PAGE EXTRACT.
Verify each finding against the current code and only fix it if needed.

Inline comments:
In `@src/lightspeed_evaluation/core/embedding/ragas.py`:
- Around line 37-65: The cache key must include kwargs to avoid collisions:
change _get_cache_key to accept an additional kwargs: Dict[str, Any] parameter
and incorporate a deterministic serialization of kwargs (e.g.,
json.dumps(kwargs, sort_keys=True, separators=(',',':'))), falling back to a
stable repr for non-serializable values, then combine/sha256-hash that
serialization with self._model_name and the text to produce the final key;
update embed_text to call _get_cache_key(text, kwargs) before cache lookup and
ensure the same key generation is used wherever _get_cache_key/_cache are used
(symbols: _get_cache_key, embed_text, _model_name, _embeddings, _cache).

ASSIGNED TASK.
Update the review comment by rewriting everything from "Verify each finding" down to "embed_text, _model_name, _embeddings, _cache).", with "embed_text" changed to "embed_query".

PROVIDED DATA.
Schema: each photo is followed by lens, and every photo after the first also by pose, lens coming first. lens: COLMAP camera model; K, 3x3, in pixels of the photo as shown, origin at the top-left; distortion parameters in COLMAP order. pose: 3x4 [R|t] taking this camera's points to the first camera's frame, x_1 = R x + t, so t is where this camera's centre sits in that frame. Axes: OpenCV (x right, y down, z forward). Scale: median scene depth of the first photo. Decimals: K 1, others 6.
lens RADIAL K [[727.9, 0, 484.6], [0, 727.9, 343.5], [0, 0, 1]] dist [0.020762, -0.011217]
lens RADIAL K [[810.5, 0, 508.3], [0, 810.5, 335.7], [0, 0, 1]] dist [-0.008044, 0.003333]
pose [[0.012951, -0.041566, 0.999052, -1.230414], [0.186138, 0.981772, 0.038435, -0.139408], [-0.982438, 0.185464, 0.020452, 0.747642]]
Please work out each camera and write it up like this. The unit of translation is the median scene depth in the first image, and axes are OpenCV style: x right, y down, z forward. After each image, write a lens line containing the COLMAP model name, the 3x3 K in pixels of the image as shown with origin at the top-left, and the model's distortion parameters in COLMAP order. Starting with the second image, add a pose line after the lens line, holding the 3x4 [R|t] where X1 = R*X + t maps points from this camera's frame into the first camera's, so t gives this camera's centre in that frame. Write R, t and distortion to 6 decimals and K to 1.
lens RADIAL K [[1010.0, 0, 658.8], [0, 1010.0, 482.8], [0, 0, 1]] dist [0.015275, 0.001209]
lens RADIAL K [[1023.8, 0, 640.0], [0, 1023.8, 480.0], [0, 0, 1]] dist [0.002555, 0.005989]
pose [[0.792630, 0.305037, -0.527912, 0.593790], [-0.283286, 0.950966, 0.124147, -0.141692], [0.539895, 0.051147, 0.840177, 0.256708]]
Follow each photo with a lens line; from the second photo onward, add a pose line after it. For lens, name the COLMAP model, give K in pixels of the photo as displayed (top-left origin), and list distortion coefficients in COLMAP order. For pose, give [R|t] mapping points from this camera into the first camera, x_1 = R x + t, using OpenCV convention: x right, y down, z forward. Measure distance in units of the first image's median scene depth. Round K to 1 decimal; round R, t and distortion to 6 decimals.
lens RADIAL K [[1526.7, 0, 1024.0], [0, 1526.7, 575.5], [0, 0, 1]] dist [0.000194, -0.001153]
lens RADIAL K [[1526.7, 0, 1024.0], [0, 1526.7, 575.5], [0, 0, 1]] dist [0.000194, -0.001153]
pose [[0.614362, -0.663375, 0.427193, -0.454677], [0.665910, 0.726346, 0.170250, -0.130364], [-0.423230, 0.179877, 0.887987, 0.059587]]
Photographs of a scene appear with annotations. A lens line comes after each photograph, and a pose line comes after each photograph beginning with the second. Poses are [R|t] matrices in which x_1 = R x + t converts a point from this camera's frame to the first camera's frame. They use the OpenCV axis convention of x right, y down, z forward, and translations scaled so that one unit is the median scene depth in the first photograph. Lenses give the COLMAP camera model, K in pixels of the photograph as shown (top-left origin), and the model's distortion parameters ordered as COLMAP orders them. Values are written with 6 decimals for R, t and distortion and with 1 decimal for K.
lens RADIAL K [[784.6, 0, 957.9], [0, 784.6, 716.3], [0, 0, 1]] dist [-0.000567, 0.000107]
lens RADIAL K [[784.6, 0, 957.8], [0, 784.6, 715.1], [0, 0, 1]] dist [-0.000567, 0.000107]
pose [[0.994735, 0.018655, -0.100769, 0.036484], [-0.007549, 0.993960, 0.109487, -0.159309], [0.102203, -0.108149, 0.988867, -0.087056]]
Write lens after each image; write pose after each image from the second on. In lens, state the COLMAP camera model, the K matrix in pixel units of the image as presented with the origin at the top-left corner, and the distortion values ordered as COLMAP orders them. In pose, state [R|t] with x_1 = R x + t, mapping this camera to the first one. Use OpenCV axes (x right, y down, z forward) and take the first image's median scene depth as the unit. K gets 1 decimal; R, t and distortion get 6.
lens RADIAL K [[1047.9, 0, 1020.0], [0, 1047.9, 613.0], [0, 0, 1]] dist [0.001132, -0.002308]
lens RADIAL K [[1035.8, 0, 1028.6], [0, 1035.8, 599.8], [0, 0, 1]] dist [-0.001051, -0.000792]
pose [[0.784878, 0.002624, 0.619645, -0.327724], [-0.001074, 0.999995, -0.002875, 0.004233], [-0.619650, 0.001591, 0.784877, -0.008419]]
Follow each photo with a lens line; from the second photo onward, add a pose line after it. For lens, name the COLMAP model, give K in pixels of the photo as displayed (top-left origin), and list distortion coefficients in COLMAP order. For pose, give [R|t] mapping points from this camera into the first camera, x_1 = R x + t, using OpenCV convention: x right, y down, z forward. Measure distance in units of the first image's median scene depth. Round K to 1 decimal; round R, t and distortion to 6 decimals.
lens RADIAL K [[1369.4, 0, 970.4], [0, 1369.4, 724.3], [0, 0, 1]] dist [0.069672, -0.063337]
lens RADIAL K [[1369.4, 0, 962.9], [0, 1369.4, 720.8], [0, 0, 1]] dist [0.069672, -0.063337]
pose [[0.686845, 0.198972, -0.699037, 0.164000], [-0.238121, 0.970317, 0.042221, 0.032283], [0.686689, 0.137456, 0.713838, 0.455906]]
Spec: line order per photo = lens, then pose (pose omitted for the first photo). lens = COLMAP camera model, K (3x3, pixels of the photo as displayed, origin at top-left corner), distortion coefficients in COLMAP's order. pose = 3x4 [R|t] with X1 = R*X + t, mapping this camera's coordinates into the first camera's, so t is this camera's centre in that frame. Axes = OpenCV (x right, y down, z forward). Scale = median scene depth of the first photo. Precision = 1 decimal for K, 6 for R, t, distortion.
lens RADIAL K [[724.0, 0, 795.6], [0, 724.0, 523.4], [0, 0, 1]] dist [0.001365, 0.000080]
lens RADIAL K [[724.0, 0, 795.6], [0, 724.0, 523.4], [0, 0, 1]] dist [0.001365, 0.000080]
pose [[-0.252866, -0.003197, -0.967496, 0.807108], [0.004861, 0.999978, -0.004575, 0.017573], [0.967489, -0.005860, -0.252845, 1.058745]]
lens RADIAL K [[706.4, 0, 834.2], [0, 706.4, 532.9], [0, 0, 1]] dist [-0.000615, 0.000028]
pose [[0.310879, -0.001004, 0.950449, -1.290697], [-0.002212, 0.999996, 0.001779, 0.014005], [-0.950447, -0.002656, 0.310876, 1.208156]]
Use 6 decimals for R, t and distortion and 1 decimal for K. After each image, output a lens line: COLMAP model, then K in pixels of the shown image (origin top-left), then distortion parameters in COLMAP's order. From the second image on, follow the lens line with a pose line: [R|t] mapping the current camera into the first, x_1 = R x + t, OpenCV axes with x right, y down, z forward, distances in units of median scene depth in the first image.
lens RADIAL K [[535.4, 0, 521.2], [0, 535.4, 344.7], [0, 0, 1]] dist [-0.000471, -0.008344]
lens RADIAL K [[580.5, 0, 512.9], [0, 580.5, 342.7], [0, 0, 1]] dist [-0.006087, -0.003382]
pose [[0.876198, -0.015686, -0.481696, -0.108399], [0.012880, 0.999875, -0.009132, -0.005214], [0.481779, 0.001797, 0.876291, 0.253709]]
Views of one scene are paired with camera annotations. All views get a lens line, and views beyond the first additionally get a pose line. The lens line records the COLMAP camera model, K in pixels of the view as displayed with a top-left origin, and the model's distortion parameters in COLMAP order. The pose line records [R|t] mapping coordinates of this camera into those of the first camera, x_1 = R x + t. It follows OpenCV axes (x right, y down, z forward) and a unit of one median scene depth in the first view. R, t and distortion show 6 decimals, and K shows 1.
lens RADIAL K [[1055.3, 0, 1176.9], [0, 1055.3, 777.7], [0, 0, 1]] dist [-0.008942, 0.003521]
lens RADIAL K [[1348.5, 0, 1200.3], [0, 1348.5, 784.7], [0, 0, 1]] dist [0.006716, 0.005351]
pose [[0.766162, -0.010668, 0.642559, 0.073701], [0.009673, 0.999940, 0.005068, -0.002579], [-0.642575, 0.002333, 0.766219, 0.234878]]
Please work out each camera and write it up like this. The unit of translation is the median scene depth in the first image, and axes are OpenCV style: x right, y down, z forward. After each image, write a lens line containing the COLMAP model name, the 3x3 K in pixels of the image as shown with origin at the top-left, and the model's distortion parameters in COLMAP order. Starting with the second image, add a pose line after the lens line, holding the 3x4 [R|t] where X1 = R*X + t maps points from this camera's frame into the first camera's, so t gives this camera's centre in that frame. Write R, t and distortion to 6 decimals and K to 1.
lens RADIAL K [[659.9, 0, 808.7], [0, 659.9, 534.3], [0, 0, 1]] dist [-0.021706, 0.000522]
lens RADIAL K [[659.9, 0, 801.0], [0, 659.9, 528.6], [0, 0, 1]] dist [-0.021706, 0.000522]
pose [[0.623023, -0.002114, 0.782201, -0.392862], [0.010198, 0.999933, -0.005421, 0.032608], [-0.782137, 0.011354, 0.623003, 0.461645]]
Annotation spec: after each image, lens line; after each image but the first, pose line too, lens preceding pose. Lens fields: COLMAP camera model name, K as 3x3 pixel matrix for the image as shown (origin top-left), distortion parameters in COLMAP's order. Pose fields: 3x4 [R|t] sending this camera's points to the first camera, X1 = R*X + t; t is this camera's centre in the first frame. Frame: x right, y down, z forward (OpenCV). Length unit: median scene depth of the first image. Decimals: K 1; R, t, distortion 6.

TASK RESULT.
Verify each finding against the current code and only fix it if needed.

Inline comments:
In `@src/lightspeed_evaluation/core/embedding/ragas.py`:
- Around line 37-65: The cache key must include kwargs to avoid collisions:
change _get_cache_key to accept an additional kwargs: Dict[str, Any] parameter
and incorporate a deterministic serialization of kwargs (e.g.,
json.dumps(kwargs, sort_keys=True, separators=(',',':'))), falling back to a
stable repr for non-serializable values, then combine/sha256-hash that
serialization with self._model_name and the text to produce the final key;
update embed_query to call _get_cache_key(text, kwargs) before cache lookup and
ensure the same key generation is used wherever _get_cache_key/_cache are used
(symbols: _get_cache_key, embed_query, _model_name, _embeddings, _cache).